Андрей помешал кочергой дрова печки.
- Я никогда не видела настоящей буржуйки!
- Теперь увидела. Впрочем, если б кто-то узнал, что мы здесь топим, нас бы в два счета отсюда выкинули.
- Разве нельзя?
- Тут вообще жить нельзя. Подвал записан как склад, завскладом Толин кореш, он его здесь, как в квартире, прописал, дал нам ключи, мы тут нелегально живем. Вернее, я. Толик здесь у себя дома. А печку мы сделали, чтоб не околеть. Подвал не протапливается. Настоящий склеп.
- А если кто-то узнает?
- Кому это надо? Управдомше все по фигу, мы ей бутылку ставим, она и рада. Не все ли равно - живет тут кто-то или барахло разное держат.
- А прописка?
- Какая прописка? Кто мне ее даст? Кот с соседнего двора лапой нацарапает?
- На что же вы живете?
- На что придется. Трудно, но хватает.
Я не поверила этому и с сомнением покачала головой.

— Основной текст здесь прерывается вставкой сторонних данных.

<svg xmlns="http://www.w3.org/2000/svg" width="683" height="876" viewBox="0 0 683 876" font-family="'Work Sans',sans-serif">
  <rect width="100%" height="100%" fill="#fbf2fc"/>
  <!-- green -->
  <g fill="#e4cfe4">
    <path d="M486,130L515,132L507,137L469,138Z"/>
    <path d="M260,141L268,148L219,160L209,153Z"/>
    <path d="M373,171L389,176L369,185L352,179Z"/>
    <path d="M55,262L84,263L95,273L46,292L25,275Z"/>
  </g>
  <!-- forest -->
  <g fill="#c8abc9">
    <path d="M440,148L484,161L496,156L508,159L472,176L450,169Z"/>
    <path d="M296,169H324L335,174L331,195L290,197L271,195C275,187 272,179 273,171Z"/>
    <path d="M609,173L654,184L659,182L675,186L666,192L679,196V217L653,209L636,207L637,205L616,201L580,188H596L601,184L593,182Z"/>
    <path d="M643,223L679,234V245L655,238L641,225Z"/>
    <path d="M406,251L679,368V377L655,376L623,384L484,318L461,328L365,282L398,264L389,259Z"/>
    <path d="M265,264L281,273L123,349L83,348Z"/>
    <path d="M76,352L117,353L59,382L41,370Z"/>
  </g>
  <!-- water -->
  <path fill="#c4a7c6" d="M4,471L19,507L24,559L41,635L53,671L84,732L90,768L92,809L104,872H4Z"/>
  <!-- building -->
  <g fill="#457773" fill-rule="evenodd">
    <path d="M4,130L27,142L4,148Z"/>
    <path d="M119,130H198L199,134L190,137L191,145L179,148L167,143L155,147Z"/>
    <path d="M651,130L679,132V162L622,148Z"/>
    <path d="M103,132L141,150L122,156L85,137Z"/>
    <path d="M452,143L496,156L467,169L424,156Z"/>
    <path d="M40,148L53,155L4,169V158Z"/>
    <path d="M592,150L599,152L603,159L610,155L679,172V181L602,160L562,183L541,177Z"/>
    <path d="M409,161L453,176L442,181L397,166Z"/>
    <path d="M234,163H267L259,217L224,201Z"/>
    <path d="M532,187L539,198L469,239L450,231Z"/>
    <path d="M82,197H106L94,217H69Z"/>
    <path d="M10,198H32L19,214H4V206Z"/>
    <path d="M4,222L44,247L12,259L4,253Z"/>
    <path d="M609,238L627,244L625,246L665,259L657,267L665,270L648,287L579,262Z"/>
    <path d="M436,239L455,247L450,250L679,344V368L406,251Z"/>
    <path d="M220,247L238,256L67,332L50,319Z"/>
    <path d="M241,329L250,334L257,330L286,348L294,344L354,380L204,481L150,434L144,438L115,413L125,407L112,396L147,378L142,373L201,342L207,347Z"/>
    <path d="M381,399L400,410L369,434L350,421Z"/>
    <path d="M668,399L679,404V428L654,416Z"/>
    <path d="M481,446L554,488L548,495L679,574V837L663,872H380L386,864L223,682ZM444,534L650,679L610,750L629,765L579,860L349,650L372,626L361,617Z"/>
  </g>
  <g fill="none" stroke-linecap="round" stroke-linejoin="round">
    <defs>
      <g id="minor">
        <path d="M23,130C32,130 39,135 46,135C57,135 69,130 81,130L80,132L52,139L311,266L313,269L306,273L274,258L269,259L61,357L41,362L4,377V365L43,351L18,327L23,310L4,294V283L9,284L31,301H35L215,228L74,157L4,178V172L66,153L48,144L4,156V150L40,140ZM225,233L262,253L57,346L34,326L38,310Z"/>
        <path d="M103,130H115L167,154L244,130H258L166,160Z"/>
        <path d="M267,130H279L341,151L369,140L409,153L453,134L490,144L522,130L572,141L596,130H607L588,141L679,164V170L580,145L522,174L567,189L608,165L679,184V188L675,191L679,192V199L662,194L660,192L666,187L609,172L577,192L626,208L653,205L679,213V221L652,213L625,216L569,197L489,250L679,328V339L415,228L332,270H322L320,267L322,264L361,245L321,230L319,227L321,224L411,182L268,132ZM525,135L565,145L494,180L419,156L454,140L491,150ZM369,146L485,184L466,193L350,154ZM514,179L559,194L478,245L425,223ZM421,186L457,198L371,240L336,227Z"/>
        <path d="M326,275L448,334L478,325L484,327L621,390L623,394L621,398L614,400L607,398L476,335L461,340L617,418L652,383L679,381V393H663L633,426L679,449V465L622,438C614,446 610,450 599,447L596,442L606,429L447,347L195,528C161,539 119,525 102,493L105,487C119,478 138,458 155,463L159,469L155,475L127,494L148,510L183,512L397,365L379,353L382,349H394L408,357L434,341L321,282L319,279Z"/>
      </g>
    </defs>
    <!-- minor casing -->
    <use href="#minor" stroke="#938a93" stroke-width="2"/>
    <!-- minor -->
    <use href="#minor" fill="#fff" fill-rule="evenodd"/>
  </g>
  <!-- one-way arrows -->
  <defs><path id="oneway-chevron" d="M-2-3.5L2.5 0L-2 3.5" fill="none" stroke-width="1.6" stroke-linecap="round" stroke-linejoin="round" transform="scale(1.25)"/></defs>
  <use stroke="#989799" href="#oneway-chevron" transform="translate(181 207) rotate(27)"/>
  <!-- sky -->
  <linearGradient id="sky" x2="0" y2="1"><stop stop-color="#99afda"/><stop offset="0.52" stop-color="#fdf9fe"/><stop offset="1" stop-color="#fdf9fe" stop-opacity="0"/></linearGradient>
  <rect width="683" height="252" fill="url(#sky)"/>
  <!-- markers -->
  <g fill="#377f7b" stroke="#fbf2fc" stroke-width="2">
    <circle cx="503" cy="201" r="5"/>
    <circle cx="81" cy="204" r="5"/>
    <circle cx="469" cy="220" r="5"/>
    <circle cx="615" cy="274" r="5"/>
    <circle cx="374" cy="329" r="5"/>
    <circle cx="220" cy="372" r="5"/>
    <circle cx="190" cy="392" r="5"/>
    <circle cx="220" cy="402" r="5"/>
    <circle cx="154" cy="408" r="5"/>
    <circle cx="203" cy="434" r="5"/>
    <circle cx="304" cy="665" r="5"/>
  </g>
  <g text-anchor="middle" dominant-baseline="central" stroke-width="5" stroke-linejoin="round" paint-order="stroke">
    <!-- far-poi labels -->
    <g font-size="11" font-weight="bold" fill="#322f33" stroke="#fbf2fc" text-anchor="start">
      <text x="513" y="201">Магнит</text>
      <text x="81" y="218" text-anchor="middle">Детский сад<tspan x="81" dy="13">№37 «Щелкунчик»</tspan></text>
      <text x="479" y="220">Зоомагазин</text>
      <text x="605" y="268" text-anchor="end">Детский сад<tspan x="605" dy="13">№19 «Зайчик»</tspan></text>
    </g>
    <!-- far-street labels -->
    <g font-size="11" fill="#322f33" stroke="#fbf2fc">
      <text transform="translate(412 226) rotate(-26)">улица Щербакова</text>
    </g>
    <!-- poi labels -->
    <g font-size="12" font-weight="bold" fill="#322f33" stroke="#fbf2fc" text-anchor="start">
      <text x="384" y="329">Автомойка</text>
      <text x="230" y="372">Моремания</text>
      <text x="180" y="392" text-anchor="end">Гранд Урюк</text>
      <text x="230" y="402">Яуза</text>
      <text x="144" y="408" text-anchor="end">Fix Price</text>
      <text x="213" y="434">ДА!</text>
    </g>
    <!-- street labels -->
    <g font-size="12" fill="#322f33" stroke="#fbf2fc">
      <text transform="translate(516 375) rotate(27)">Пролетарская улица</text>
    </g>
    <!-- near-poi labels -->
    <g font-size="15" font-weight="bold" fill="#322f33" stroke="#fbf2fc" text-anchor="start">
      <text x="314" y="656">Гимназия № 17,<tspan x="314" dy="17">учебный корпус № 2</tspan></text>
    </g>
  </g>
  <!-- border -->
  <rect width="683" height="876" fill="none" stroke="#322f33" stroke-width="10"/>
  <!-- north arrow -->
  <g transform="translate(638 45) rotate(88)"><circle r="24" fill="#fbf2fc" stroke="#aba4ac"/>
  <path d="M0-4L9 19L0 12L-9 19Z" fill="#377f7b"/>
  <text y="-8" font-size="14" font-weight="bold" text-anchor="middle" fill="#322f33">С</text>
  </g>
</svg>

- Почему ты ушел из института?
- Мой смысл жизни в другом. Какого черта - потратить пять лет, а потом получать жалкие гроши? Мой смысл жизни абсолютно в другом! В том, чтобы поскорее пришел успех. Все равно какой.
- В институте тебе все давалось легко!
- Не будь идиоткой, а не то я не хочу тебя видеть! Я просто в "художку" не поступил летом. Хотел податься в педин на худграф, но потом понял, что не хочу пять лет плакаты расписывать. А тут подвернулся прием в ГТЭИ без экзаменов. Я и пошел. Но еще хуже, чем педин. Месяц посидел - думал, мозгами двинусь. А потом появился Толик с подвалом. Я и ушел.
- Может, ты поступил правильно…
- Я не люблю бороться за что-то. Самое верное - плыть по течению, просто сложив руки.
Что-то с громким треском загорелось в печке и рассыпалось на тысячу крохотных искр.
- Я ищу здесь смысл своего ощущения мира… Здесь идет отсчет других измерений. Совершенно не так, как принято видеть, как должно быть…
Я чувствовала удивительную умиротворенность. С каждым словом образ Андрея становился почти божественным.
- Мне так хорошо с тобой рядом… - Слова вырвались у меня случайно, и по его глазам я поняла, чтоон уже давно все знает.
- Этот институт… Вот тебе он зачем? Почему ты туда пошла?